**What the exercise asks:**
The answer must be a single number: the count of lines below that contain the string "squarewave".

(Stored data entries)
= = = = =

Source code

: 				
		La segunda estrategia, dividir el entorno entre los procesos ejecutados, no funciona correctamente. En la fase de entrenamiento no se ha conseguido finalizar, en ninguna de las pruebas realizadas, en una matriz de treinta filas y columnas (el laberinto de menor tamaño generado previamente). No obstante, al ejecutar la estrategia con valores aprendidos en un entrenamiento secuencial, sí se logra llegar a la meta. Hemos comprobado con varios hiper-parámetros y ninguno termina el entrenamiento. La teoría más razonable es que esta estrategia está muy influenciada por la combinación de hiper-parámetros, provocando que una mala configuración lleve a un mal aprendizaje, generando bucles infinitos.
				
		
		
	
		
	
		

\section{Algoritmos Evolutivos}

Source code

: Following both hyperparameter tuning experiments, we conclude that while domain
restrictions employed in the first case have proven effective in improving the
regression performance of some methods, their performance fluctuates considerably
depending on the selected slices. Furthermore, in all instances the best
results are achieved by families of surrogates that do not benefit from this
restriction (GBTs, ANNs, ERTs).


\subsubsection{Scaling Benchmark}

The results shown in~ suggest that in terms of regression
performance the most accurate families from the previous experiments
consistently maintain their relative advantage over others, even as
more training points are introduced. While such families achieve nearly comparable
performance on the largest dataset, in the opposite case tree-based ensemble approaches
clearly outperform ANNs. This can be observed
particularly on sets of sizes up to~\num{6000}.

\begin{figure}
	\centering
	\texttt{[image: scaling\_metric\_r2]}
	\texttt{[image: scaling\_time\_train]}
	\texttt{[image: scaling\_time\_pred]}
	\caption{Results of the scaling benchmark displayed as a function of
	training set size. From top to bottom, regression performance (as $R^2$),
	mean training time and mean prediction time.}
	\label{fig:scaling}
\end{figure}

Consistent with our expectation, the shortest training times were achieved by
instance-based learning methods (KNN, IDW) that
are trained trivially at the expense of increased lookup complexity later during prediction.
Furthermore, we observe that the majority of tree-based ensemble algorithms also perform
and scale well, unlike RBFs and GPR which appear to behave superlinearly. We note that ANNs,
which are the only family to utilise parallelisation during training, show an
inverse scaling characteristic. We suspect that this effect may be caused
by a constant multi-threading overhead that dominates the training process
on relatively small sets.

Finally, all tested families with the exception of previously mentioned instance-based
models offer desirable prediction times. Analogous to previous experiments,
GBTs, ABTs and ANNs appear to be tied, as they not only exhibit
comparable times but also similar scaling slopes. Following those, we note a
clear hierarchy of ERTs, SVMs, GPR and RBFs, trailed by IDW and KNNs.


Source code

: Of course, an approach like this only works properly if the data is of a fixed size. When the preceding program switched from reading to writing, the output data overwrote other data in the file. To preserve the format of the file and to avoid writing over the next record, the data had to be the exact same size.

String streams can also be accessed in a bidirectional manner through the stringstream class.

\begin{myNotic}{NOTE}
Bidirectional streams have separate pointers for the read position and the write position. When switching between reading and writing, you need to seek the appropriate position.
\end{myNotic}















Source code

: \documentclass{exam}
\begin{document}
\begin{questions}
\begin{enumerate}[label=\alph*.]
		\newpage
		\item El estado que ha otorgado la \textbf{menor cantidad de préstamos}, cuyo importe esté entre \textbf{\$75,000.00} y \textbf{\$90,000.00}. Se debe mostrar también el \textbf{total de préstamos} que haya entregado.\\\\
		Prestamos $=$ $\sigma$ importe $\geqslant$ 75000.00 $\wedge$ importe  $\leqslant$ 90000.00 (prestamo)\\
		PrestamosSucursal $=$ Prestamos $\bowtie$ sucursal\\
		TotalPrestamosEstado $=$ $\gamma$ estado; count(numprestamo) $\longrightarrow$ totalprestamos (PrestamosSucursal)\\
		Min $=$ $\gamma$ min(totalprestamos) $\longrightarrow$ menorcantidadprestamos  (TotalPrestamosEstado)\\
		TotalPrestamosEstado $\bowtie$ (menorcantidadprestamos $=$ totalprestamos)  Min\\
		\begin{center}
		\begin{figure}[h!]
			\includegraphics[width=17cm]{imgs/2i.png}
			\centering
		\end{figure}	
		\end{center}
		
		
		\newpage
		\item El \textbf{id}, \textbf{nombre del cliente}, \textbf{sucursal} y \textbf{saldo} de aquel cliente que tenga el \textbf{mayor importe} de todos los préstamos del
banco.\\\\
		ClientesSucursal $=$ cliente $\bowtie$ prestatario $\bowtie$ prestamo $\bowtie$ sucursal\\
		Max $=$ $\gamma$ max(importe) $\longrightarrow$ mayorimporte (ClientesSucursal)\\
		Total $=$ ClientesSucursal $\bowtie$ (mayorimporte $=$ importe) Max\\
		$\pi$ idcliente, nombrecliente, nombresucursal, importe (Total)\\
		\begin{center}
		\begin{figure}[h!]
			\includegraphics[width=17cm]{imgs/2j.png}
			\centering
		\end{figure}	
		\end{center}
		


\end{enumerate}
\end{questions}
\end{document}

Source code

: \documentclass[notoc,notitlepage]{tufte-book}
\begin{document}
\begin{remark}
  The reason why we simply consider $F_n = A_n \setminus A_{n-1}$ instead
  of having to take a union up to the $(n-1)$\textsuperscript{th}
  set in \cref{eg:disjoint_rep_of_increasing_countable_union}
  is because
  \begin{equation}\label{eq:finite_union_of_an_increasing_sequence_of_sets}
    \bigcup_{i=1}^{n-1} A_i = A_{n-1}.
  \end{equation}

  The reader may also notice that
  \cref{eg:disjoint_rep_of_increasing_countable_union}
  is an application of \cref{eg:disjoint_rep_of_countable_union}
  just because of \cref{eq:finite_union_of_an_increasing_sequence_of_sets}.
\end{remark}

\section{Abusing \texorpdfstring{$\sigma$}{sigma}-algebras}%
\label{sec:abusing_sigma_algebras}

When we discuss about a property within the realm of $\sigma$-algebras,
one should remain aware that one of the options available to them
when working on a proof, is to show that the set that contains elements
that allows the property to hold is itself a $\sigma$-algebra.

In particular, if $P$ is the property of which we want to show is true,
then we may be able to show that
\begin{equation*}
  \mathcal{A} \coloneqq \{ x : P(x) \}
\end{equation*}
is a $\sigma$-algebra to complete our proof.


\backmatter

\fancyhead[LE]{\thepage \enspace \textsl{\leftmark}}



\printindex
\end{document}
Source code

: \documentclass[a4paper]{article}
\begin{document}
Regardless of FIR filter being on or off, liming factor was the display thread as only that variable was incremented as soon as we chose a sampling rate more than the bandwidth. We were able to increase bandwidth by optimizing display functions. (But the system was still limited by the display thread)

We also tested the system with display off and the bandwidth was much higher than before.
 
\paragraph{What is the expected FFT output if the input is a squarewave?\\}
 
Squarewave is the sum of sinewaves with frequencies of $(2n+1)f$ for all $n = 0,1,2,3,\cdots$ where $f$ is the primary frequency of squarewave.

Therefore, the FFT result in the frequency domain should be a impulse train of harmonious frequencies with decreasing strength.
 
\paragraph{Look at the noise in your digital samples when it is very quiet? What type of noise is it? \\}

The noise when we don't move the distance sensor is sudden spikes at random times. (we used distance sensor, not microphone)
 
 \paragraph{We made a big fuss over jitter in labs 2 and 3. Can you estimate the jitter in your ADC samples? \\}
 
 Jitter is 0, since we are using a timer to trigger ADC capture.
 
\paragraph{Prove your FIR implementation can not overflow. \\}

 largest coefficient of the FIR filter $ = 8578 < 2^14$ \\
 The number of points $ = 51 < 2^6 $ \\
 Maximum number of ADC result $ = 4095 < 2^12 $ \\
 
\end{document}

= = = = =

**Task output:**
2